VOL. XLVI

No 37

15-September-2003
 

IRAQ

 

Occupied Iraq And OPEC Conference Meetings

 

The following article was written for MEES by Dr Fadhil J Chalabi, Executive Director, Centre for Global Energy Studies, London.

 

Since Iraq has been under occupation by the coalition forces, its right to attend OPEC Conference meetings has been questioned by OPEC spokesmen on the grounds that the country lacks a legitimate, internationally recognized government. For this reason, Iraq was excluded from the last OPEC meeting. According to current OPEC interpretation, the conference meetings ought to be attended only by member countries’ legitimately elected ministers or their deputies. The recent formation of Iraq’s governing council and the interim government did not change OPEC’s position vis-à-vis Iraq, but it has recently emphasized that once the UN recognizes Iraq’s present interim government, then Iraq may resume its attendance of OPEC conference meetings.  In other words, Iraq’s OPEC membership, meanwhile, has been de facto suspended, and Iraq’s recently designated oil minister is not considered politically qualified to attend so long as the UN does not recognize Iraq’s government. 

 

However, this stance towards Iraq is unjustified if we examine the nature of OPEC, its history, its statutes and, above all, its long-term interests.

 

When OPEC was founded in Baghdad in September 1960, its entire raison d’être was to defend its members’ interests in confronting the international oil companies’ actions in unilaterally imposing two successive cuts in the then ‘posted price’ which was, at the time, the tax reference determining government revenues. OPEC was never intended to be a political organization representing sovereign states enjoying international, political recognition. In essence, OPEC is an economic group of commodity (oil) exporters and its formation was similar to that of many primary commodity agreements designed by producer-exporters collaborating simply to defend their own interests in international trade and to take action against price volatility of their commodities. In fact,  many primary commodity agreements (involving coffee, copper, diamonds, etc) have been concluded in the past without great success. In the case of OPEC, its success has been derived from the importance of oil in the world economy, as well as oil’s fundamental importance in the economies of the producers themselves.

□ □ □ □

__Activity A__. Pull out every line of the rows below that contains the string "Sorcery", matching case exactly, and copy each one unchanged.

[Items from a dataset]
□ □ □ □

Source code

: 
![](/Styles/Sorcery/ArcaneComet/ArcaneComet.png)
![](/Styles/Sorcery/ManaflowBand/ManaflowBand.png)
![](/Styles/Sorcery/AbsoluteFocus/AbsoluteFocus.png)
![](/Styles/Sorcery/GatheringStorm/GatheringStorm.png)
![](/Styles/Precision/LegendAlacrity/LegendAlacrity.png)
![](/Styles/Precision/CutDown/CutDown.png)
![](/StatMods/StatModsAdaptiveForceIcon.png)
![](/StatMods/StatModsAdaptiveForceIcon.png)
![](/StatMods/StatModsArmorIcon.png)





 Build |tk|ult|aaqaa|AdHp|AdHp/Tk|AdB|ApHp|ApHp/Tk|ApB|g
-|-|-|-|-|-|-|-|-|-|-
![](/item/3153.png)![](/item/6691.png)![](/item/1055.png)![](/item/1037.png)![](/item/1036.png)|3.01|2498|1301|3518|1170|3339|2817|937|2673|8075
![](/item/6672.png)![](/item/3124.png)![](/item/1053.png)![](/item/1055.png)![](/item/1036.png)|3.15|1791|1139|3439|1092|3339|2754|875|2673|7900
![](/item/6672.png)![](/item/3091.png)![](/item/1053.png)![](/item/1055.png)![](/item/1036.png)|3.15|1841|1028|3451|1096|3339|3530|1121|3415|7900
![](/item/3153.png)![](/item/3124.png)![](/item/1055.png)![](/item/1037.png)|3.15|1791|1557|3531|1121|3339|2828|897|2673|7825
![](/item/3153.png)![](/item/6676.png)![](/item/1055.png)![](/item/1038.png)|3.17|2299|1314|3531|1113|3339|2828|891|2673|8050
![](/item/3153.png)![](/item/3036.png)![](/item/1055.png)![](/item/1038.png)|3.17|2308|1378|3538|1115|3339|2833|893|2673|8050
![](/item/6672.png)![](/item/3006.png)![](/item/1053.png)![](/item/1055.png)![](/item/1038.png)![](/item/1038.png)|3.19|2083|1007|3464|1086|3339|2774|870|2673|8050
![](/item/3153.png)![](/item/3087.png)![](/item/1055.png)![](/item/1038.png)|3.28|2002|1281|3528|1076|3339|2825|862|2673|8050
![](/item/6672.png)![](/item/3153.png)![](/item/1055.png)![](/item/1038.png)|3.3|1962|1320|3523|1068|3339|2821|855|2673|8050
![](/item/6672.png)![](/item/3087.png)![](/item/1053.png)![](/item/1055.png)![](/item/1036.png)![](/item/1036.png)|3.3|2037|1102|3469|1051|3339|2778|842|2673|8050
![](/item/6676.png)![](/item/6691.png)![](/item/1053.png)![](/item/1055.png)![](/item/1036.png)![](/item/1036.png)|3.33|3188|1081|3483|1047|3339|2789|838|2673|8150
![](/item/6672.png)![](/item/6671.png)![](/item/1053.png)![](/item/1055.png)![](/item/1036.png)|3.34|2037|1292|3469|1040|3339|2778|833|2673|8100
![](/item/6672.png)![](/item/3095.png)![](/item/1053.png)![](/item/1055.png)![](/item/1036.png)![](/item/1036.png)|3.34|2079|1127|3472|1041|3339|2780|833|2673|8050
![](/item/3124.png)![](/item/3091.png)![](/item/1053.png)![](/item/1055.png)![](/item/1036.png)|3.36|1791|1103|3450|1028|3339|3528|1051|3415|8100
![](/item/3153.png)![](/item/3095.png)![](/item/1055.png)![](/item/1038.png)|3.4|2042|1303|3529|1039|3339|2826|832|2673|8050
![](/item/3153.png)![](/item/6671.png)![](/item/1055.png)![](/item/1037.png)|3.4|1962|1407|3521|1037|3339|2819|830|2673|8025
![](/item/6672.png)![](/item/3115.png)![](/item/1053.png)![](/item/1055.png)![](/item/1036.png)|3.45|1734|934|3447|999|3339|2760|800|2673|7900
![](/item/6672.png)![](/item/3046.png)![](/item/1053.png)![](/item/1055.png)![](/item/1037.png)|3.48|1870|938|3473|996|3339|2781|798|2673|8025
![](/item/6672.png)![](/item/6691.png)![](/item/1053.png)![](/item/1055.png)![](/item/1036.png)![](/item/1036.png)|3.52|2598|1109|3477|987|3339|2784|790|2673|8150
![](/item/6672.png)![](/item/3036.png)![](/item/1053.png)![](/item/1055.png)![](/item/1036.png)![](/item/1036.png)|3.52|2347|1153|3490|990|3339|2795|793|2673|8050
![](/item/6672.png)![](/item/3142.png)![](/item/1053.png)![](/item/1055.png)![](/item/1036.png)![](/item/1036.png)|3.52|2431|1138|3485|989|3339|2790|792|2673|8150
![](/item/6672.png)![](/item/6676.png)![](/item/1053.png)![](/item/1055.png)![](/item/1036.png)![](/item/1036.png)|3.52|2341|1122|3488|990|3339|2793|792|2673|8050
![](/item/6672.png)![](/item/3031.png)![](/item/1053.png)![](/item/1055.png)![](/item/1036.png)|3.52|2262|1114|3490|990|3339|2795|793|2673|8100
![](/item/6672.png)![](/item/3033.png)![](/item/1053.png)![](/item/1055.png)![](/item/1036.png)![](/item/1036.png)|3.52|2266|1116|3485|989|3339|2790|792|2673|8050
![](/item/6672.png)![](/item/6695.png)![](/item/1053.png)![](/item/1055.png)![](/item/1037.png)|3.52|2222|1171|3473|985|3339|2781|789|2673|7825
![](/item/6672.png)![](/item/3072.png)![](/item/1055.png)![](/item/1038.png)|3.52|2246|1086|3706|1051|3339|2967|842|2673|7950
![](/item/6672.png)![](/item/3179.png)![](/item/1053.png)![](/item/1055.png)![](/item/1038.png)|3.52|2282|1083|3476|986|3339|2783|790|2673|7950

□ □ □ □

__Activity B__. Write the next part of the article above on Iraq's place in OPEC, picking up right after its final sentence.

__Answer area A__.
![](/Styles/Sorcery/ArcaneComet/ArcaneComet.png)
![](/Styles/Sorcery/ManaflowBand/ManaflowBand.png)
![](/Styles/Sorcery/AbsoluteFocus/AbsoluteFocus.png)
![](/Styles/Sorcery/GatheringStorm/GatheringStorm.png)

__Answer area B__.
 

In fact, in 1961, when OPEC sought to establish its headquarters in Geneva, it was its non-political and purely economic nature that proved an obstacle deterring the Swiss authorities from granting the organization international status with diplomatic immunity. They declared that OPEC was not an international organization serving any political end, but a group of commodity exporters that should be treated commercially. For this reason OPEC moved to Vienna, Austria, where chancellor Bruno Kreisky agreed to confer diplomatic status on the organization. At that time, the far-sighted chancellor’s policy was to open the Austrian capital up to more inter-regional and international activity and investment, in order to place Vienna firmly on the international scene. Many UN agencies were transferred to Vienna for the same reason.

 

Furthermore, OPEC’s history shows clearly that its own membership is not contingent upon state sovereignty or UN membership or any obligation for a member country to be internationally recognized. In fact, OPEC Resolution 1.2, para. 3, states: “Any country with substantial exports of crude petroleum can become a member”. The word “country” is reiterated in OPEC resolutions without any qualification, the sole criteria for the member country being its production and export of oil and not whether or not it is a sovereign state, or temporarily colonized, or under a foreign mandate, or, for that matter, under occupation.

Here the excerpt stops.